### [Problem details]
List every line in the data below that contains the string "text".

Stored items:
------------------------------------------------------------------------

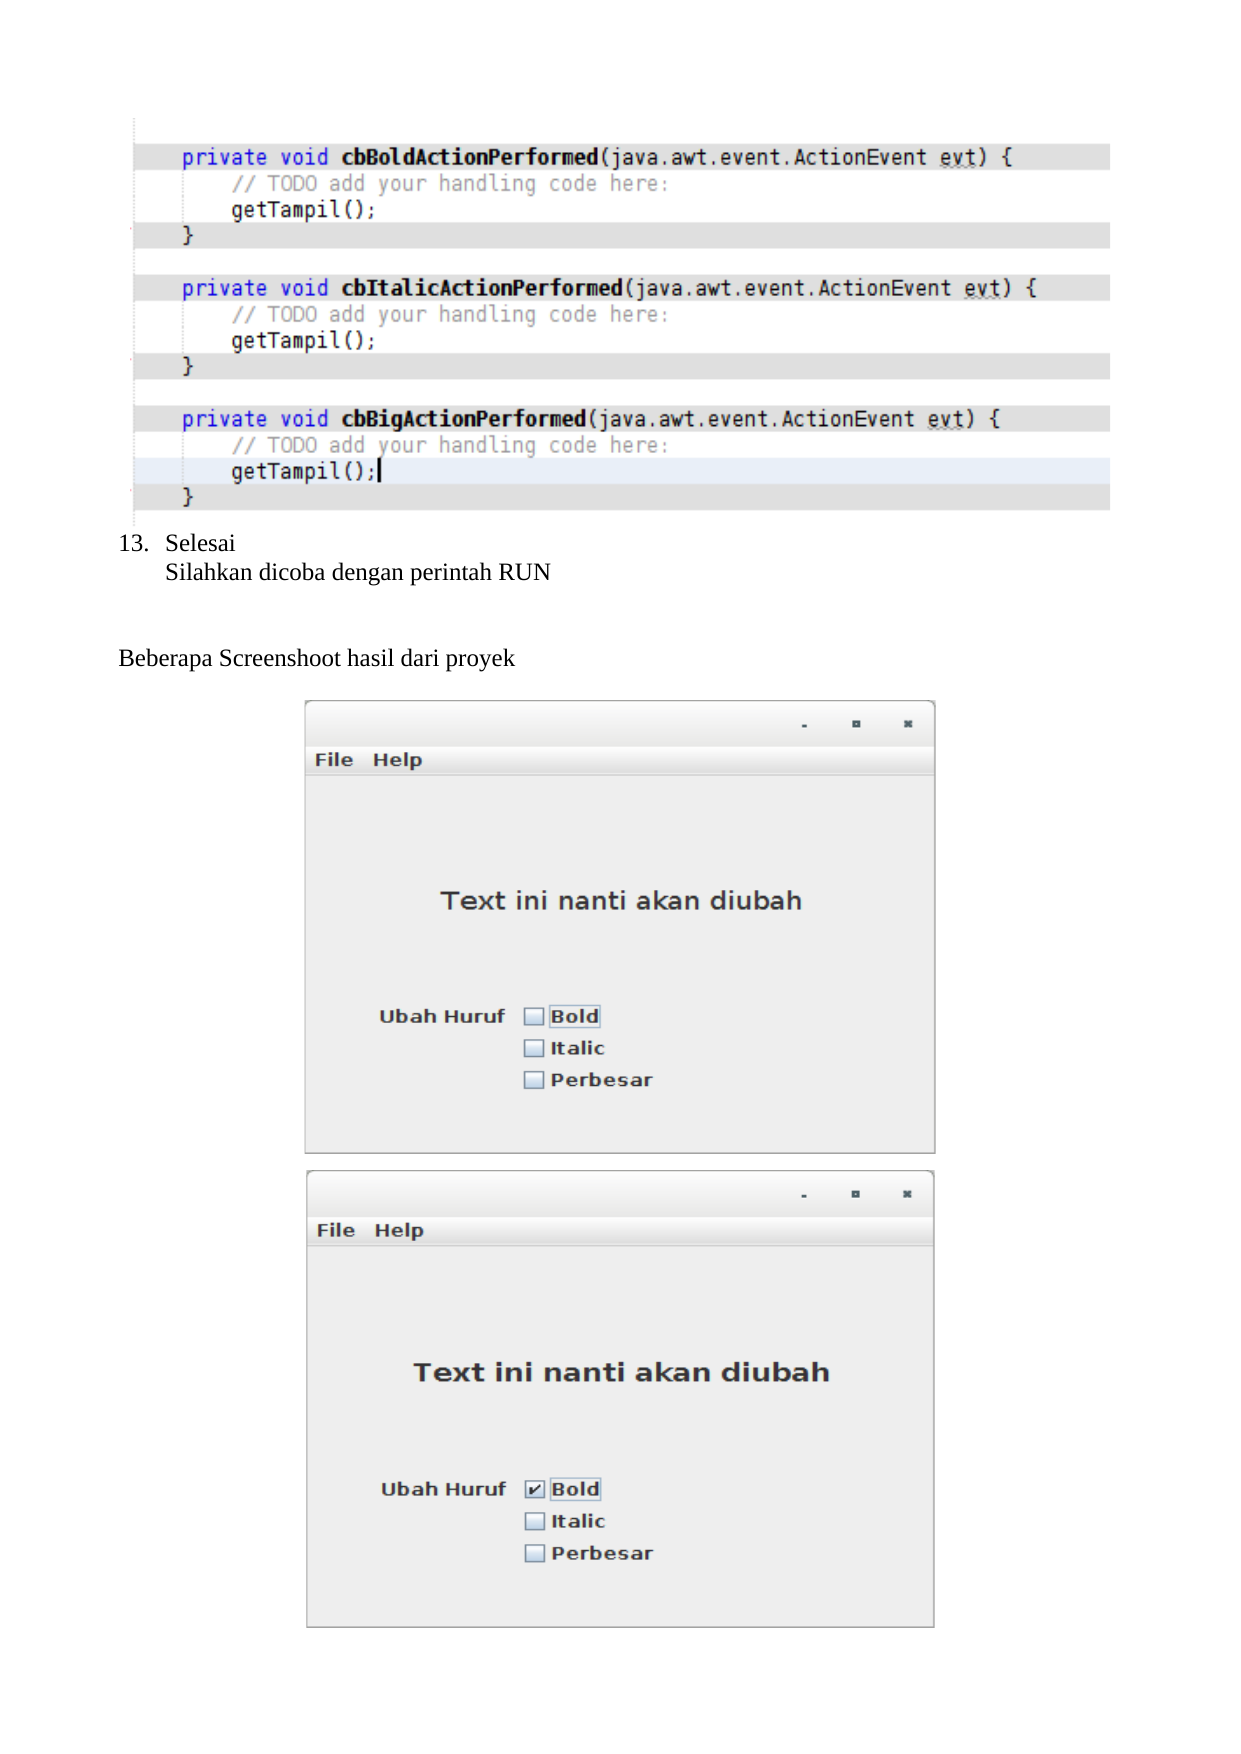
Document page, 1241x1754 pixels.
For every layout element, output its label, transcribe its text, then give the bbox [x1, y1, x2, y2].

text Beberapa Screenshoot hasil dari proyek [118, 643, 1122, 672]
text 13. Selesai [118, 118, 1122, 557]
picture [304, 700, 936, 1154]
picture [130, 118, 1111, 528]
picture [306, 1170, 935, 1628]
text Silahkan dicoba dengan perintah RUN [118, 557, 1122, 586]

------------------------------------------------------------------------

### [Solution]
For every layout element, output its label, transcribe its text, then give the bbox [x1, y1, x2, y2].
text Beberapa Screenshoot hasil dari proyek [118, 643, 1122, 672]
text 13. Selesai [118, 118, 1122, 557]
text Silahkan dicoba dengan perintah RUN [118, 557, 1122, 586]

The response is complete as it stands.